▸ Directions
Each record that follows should be reproduced in full, character for character.

▸ Given data
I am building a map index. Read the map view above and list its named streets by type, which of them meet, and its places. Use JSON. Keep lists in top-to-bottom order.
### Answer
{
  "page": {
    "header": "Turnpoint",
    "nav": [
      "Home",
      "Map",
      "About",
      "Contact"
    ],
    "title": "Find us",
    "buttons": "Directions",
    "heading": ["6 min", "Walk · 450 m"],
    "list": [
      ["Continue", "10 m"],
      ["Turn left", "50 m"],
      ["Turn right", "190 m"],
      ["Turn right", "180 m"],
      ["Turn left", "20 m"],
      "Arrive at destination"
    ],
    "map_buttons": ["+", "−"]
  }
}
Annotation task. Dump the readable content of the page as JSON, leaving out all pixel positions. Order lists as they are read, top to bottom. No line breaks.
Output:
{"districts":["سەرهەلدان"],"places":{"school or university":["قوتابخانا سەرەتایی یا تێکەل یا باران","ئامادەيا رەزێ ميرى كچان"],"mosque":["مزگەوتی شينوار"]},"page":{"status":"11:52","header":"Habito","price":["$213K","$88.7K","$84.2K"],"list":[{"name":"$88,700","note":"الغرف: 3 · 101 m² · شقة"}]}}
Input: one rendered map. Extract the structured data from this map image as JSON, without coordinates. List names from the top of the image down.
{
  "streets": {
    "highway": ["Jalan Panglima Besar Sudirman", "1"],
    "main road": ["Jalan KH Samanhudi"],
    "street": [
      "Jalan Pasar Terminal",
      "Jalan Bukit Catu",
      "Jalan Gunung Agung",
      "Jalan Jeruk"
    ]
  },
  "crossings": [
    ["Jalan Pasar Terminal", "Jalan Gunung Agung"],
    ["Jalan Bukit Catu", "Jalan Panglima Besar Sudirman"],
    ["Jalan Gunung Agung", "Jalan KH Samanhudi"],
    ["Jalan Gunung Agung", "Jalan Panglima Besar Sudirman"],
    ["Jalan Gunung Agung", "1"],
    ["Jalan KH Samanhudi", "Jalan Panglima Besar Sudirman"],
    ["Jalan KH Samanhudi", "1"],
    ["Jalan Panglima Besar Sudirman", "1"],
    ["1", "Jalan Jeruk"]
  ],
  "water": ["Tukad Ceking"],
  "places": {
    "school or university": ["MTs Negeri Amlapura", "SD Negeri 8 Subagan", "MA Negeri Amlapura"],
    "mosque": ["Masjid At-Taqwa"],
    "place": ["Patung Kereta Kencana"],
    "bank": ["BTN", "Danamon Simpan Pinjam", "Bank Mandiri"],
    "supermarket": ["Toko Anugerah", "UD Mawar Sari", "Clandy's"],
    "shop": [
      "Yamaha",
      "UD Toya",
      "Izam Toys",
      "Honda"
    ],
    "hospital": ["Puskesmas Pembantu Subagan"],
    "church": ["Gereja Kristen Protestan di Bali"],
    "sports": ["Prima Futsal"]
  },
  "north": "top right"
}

▸ Reply to the task
I am building a map index. Read the map view above and list its named streets by type, which of them meet, and its places. Use JSON. Keep lists in top-to-bottom order.
### Answer
{
  "page": {
    "header": "Turnpoint",
    "nav": [
      "Home",
      "Map",
      "About",
      "Contact"
    ],
    "title": "Find us",
    "buttons": "Directions",
    "heading": ["6 min", "Walk · 450 m"],
    "list": [
      ["Continue", "10 m"],
      ["Turn left", "50 m"],
      ["Turn right", "190 m"],
      ["Turn right", "180 m"],
      ["Turn left", "20 m"],
      "Arrive at destination"
    ],
    "map_buttons": ["+", "−"]
  }
}
Annotation task. Dump the readable content of the page as JSON, leaving out all pixel positions. Order lists as they are read, top to bottom. No line breaks.
Output:
{"districts":["سەرهەلدان"],"places":{"school or university":["قوتابخانا سەرەتایی یا تێکەل یا باران","ئامادەيا رەزێ ميرى كچان"],"mosque":["مزگەوتی شينوار"]},"page":{"status":"11:52","header":"Habito","price":["$213K","$88.7K","$84.2K"],"list":[{"name":"$88,700","note":"الغرف: 3 · 101 m² · شقة"}]}}
Input: one rendered map. Extract the structured data from this map image as JSON, without coordinates. List names from the top of the image down.
{
  "streets": {
    "highway": ["Jalan Panglima Besar Sudirman", "1"],
    "main road": ["Jalan KH Samanhudi"],
    "street": [
      "Jalan Pasar Terminal",
      "Jalan Bukit Catu",
      "Jalan Gunung Agung",
      "Jalan Jeruk"
    ]
  },
  "crossings": [
    ["Jalan Pasar Terminal", "Jalan Gunung Agung"],
    ["Jalan Bukit Catu", "Jalan Panglima Besar Sudirman"],
    ["Jalan Gunung Agung", "Jalan KH Samanhudi"],
    ["Jalan Gunung Agung", "Jalan Panglima Besar Sudirman"],
    ["Jalan Gunung Agung", "1"],
    ["Jalan KH Samanhudi", "Jalan Panglima Besar Sudirman"],
    ["Jalan KH Samanhudi", "1"],
    ["Jalan Panglima Besar Sudirman", "1"],
    ["1", "Jalan Jeruk"]
  ],
  "water": ["Tukad Ceking"],
  "places": {
    "school or university": ["MTs Negeri Amlapura", "SD Negeri 8 Subagan", "MA Negeri Amlapura"],
    "mosque": ["Masjid At-Taqwa"],
    "place": ["Patung Kereta Kencana"],
    "bank": ["BTN", "Danamon Simpan Pinjam", "Bank Mandiri"],
    "supermarket": ["Toko Anugerah", "UD Mawar Sari", "Clandy's"],
    "shop": [
      "Yamaha",
      "UD Toya",
      "Izam Toys",
      "Honda"
    ],
    "hospital": ["Puskesmas Pembantu Subagan"],
    "church": ["Gereja Kristen Protestan di Bali"],
    "sports": ["Prima Futsal"]
  },
  "north": "top right"
}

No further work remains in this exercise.